# What to work on
Without including any pictures, write out all the records word for word.

# Study material
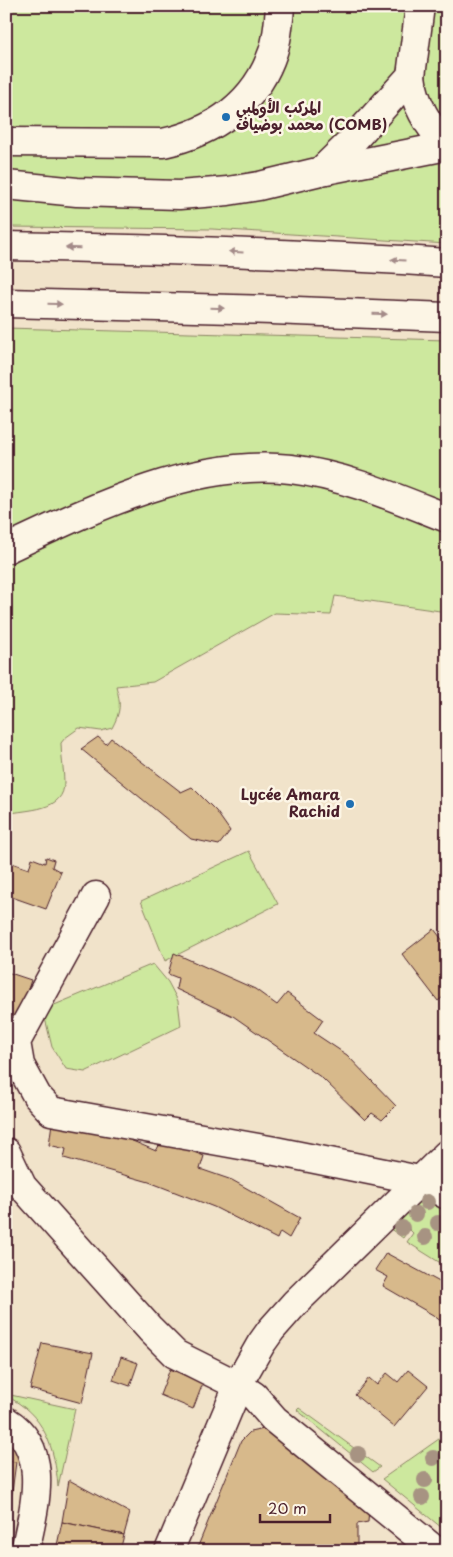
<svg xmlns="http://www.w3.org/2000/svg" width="453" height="1557" font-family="'Playpen Sans','Playpen Sans Arabic',sans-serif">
<rect width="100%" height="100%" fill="#f1e3ca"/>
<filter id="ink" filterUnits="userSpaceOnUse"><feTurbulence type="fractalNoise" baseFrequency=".02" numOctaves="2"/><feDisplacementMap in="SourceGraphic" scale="10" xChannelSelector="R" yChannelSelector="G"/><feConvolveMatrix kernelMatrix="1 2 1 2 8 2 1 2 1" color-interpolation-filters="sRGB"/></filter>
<g filter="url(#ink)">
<!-- green -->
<g fill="#cde89e" stroke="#8c8464">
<path d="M6,6H447V244L212,229L6,227Z"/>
<path d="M6,328L447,340V612L335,596L331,615L275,613L153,682L116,686C121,704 121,711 112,728L101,731L79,728L65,738L61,743C61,757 64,769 64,782C65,812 27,809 6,814Z"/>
<path d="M249,851L278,904L165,961L141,901Z"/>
<path d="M153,964L168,982L178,1001L181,1026L85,1072L66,1069L52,1047L45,1018L52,1006Z"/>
<path d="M425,1192L447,1203V1267L407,1242L413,1233L409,1229L403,1238L389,1228Z"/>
<path d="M6,1394L75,1409L58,1487C55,1447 44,1414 6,1396Z"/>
<path d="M299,1408L380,1467L373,1472L297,1410Z"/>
<path d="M446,1434L447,1522L442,1528L382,1479Z"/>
</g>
<!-- building -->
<g fill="#d7b98b" stroke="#4a1f2b">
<path d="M98,737L106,744L111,738L181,792L192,787L216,811L230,831L219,845L191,839L81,749Z"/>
<path d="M46,857L54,860L52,867L61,872L46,909L6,895V861L29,869L32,858L45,863Z"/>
<path d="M434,929L447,946V994L438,1001L402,954Z"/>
<path d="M174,953L255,989L277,1005L287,993L323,1020L314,1033L347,1055L396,1106L382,1120L372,1113L365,1120L322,1078L233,1016L176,989L178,978L168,974Z"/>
<path d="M7,972L31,980L18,1021L6,1019Z"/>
<path d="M52,1123L128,1139L156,1151L162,1140L204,1156L200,1169L232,1180L300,1218L289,1238L280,1232L277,1239L214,1207L149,1182L64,1158L66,1149L49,1145Z"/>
<path d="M386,1253L447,1286V1326L433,1315L383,1286L388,1277L375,1270Z"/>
<path d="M42,1343L93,1353L82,1403L30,1389Z"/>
<path d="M121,1357L138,1363L130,1386L113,1380Z"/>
<path d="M170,1369L203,1383L193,1409L160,1395Z"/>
<path d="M408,1370L428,1386L394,1427L355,1395L369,1378L377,1385L387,1373L398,1382Z"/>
<path d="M264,1429L276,1435L369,1507L368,1522L357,1524V1551H196L241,1441L250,1432Z"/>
<path d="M6,1439H8L16,1449L21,1463L6,1461Z"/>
<path d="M6,1461L16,1462L12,1492L6,1491Z"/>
<path d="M69,1480L130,1513L124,1535L62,1522Z"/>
<path d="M6,1491L12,1492L9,1509H6Z"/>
<path d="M62,1522L124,1535L120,1551L56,1550Z"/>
</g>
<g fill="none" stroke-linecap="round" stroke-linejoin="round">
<!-- minor casing -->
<g stroke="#4a1f2b" stroke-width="31">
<g id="minor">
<path d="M411,76C414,102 428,127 447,145"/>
<path d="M6,142L163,143C214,132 256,103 273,52C278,37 279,21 280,6"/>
<path d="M321,171L447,146"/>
<path d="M6,185L77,192L179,195L228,191L259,186L321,171L355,138L411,76L420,6"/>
<path d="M6,549C91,509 195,458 291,469C346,476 396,498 447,518"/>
<path d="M96,896L16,1042L20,1065L37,1096L51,1111L275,1151L419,1180L447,1195"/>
<path d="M6,1152L22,1186L150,1329L175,1354L239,1386L254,1396L274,1419L436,1551"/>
<path d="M6,1421C52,1449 34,1508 25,1551"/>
<path d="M169,1551L241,1379L261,1344L271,1330L295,1303L447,1154"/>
</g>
</g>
<!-- highway casing -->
<g stroke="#4a1f2b" stroke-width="31">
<g id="highway">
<path d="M6,246C153,249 300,253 447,263"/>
<path d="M6,303L272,310L447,317"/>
</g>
</g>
<!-- minor -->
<use href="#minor" stroke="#fcf5e5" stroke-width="28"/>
<!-- highway -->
<use href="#highway" stroke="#fcf5e5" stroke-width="28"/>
</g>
<!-- trees -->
<g fill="#a79382">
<circle cx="427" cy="1202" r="8"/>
<circle cx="416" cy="1214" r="8"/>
<circle cx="438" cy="1223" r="8"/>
<circle cx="402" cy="1228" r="8"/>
<circle cx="425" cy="1237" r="8"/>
<circle cx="358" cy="1454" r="8"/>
<circle cx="433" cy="1458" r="8"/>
<circle cx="425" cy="1480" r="8"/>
<circle cx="422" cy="1497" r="8"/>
</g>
<!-- one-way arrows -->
<defs><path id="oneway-solid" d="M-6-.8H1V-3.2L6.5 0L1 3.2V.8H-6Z" transform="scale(1.25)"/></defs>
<g fill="#a38a88">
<use href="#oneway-solid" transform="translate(73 248) rotate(-179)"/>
<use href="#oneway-solid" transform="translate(236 252) rotate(-177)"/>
<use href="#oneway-solid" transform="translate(398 260) rotate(-176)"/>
<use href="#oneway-solid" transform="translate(55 304) rotate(1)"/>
<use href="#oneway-solid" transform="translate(217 308) rotate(2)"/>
<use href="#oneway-solid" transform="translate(380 314) rotate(2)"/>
</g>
</g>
<!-- markers -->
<g fill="#1f6fb2" stroke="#fcf5e5" stroke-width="2">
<circle cx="226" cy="117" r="5"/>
<circle cx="350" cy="804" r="5"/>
</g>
<g text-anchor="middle" stroke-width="5" stroke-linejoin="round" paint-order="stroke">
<!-- poi labels -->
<g font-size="15" font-weight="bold" fill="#4a1f2b" stroke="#fcf5e5" text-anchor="start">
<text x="236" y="113">المركب الأولمبي<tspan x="236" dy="17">محمد بوضياف (COMB)</tspan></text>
<text x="340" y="800" text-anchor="end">Lycée Amara<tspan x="340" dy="17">Rachid</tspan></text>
</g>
</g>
<!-- margin -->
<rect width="453" height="1557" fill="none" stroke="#fcf5e5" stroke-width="25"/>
<rect x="12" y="12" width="428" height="1532" fill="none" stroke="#4a1f2b" stroke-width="2" filter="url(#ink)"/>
<!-- scale -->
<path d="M260 1514v8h70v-8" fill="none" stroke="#4a1f2b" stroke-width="2.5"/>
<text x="268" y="1514" font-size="15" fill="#4a1f2b" stroke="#fcf5e5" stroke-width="4" paint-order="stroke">20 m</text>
</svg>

# Exercise answer
<svg xmlns="http://www.w3.org/2000/svg" width="453" height="1557" font-family="'Playpen Sans','Playpen Sans Arabic',sans-serif">
<rect width="100%" height="100%" fill="#f1e3ca"/>
<filter id="ink" filterUnits="userSpaceOnUse"><feTurbulence type="fractalNoise" baseFrequency=".02" numOctaves="2"/><feDisplacementMap in="SourceGraphic" scale="10" xChannelSelector="R" yChannelSelector="G"/><feConvolveMatrix kernelMatrix="1 2 1 2 8 2 1 2 1" color-interpolation-filters="sRGB"/></filter>
<g filter="url(#ink)">
<!-- green -->
<g fill="#cde89e" stroke="#8c8464">
<path d="M6,6H447V244L212,229L6,227Z"/>
<path d="M6,328L447,340V612L335,596L331,615L275,613L153,682L116,686C121,704 121,711 112,728L101,731L79,728L65,738L61,743C61,757 64,769 64,782C65,812 27,809 6,814Z"/>
<path d="M249,851L278,904L165,961L141,901Z"/>
<path d="M153,964L168,982L178,1001L181,1026L85,1072L66,1069L52,1047L45,1018L52,1006Z"/>
<path d="M425,1192L447,1203V1267L407,1242L413,1233L409,1229L403,1238L389,1228Z"/>
<path d="M6,1394L75,1409L58,1487C55,1447 44,1414 6,1396Z"/>
<path d="M299,1408L380,1467L373,1472L297,1410Z"/>
<path d="M446,1434L447,1522L442,1528L382,1479Z"/>
</g>
<!-- building -->
<g fill="#d7b98b" stroke="#4a1f2b">
<path d="M98,737L106,744L111,738L181,792L192,787L216,811L230,831L219,845L191,839L81,749Z"/>
<path d="M46,857L54,860L52,867L61,872L46,909L6,895V861L29,869L32,858L45,863Z"/>
<path d="M434,929L447,946V994L438,1001L402,954Z"/>
<path d="M174,953L255,989L277,1005L287,993L323,1020L314,1033L347,1055L396,1106L382,1120L372,1113L365,1120L322,1078L233,1016L176,989L178,978L168,974Z"/>
<path d="M7,972L31,980L18,1021L6,1019Z"/>
<path d="M52,1123L128,1139L156,1151L162,1140L204,1156L200,1169L232,1180L300,1218L289,1238L280,1232L277,1239L214,1207L149,1182L64,1158L66,1149L49,1145Z"/>
<path d="M386,1253L447,1286V1326L433,1315L383,1286L388,1277L375,1270Z"/>
<path d="M42,1343L93,1353L82,1403L30,1389Z"/>
<path d="M121,1357L138,1363L130,1386L113,1380Z"/>
<path d="M170,1369L203,1383L193,1409L160,1395Z"/>
<path d="M408,1370L428,1386L394,1427L355,1395L369,1378L377,1385L387,1373L398,1382Z"/>
<path d="M264,1429L276,1435L369,1507L368,1522L357,1524V1551H196L241,1441L250,1432Z"/>
<path d="M6,1439H8L16,1449L21,1463L6,1461Z"/>
<path d="M6,1461L16,1462L12,1492L6,1491Z"/>
<path d="M69,1480L130,1513L124,1535L62,1522Z"/>
<path d="M6,1491L12,1492L9,1509H6Z"/>
<path d="M62,1522L124,1535L120,1551L56,1550Z"/>
</g>
<g fill="none" stroke-linecap="round" stroke-linejoin="round">
<!-- minor casing -->
<g stroke="#4a1f2b" stroke-width="31">
<g id="minor">
<path d="M411,76C414,102 428,127 447,145"/>
<path d="M6,142L163,143C214,132 256,103 273,52C278,37 279,21 280,6"/>
<path d="M321,171L447,146"/>
<path d="M6,185L77,192L179,195L228,191L259,186L321,171L355,138L411,76L420,6"/>
<path d="M6,549C91,509 195,458 291,469C346,476 396,498 447,518"/>
<path d="M96,896L16,1042L20,1065L37,1096L51,1111L275,1151L419,1180L447,1195"/>
<path d="M6,1152L22,1186L150,1329L175,1354L239,1386L254,1396L274,1419L436,1551"/>
<path d="M6,1421C52,1449 34,1508 25,1551"/>
<path d="M169,1551L241,1379L261,1344L271,1330L295,1303L447,1154"/>
</g>
</g>
<!-- highway casing -->
<g stroke="#4a1f2b" stroke-width="31">
<g id="highway">
<path d="M6,246C153,249 300,253 447,263"/>
<path d="M6,303L272,310L447,317"/>
</g>
</g>
<!-- minor -->
<use href="#minor" stroke="#fcf5e5" stroke-width="28"/>
<!-- highway -->
<use href="#highway" stroke="#fcf5e5" stroke-width="28"/>
</g>
<!-- trees -->
<g fill="#a79382">
<circle cx="427" cy="1202" r="8"/>
<circle cx="416" cy="1214" r="8"/>
<circle cx="438" cy="1223" r="8"/>
<circle cx="402" cy="1228" r="8"/>
<circle cx="425" cy="1237" r="8"/>
<circle cx="358" cy="1454" r="8"/>
<circle cx="433" cy="1458" r="8"/>
<circle cx="425" cy="1480" r="8"/>
<circle cx="422" cy="1497" r="8"/>
</g>
<!-- one-way arrows -->
<defs><path id="oneway-solid" d="M-6-.8H1V-3.2L6.5 0L1 3.2V.8H-6Z" transform="scale(1.25)"/></defs>
<g fill="#a38a88">
<use href="#oneway-solid" transform="translate(73 248) rotate(-179)"/>
<use href="#oneway-solid" transform="translate(236 252) rotate(-177)"/>
<use href="#oneway-solid" transform="translate(398 260) rotate(-176)"/>
<use href="#oneway-solid" transform="translate(55 304) rotate(1)"/>
<use href="#oneway-solid" transform="translate(217 308) rotate(2)"/>
<use href="#oneway-solid" transform="translate(380 314) rotate(2)"/>
</g>
</g>
<!-- markers -->
<g fill="#1f6fb2" stroke="#fcf5e5" stroke-width="2">
<circle cx="226" cy="117" r="5"/>
<circle cx="350" cy="804" r="5"/>
</g>
<g text-anchor="middle" stroke-width="5" stroke-linejoin="round" paint-order="stroke">
<!-- poi labels -->
<g font-size="15" font-weight="bold" fill="#4a1f2b" stroke="#fcf5e5" text-anchor="start">
<text x="236" y="113">المركب الأولمبي<tspan x="236" dy="17">محمد بوضياف (COMB)</tspan></text>
<text x="340" y="800" text-anchor="end">Lycée Amara<tspan x="340" dy="17">Rachid</tspan></text>
</g>
</g>
<!-- margin -->
<rect width="453" height="1557" fill="none" stroke="#fcf5e5" stroke-width="25"/>
<rect x="12" y="12" width="428" height="1532" fill="none" stroke="#4a1f2b" stroke-width="2" filter="url(#ink)"/>
<!-- scale -->
<path d="M260 1514v8h70v-8" fill="none" stroke="#4a1f2b" stroke-width="2.5"/>
<text x="268" y="1514" font-size="15" fill="#4a1f2b" stroke="#fcf5e5" stroke-width="4" paint-order="stroke">20 m</text>
</svg>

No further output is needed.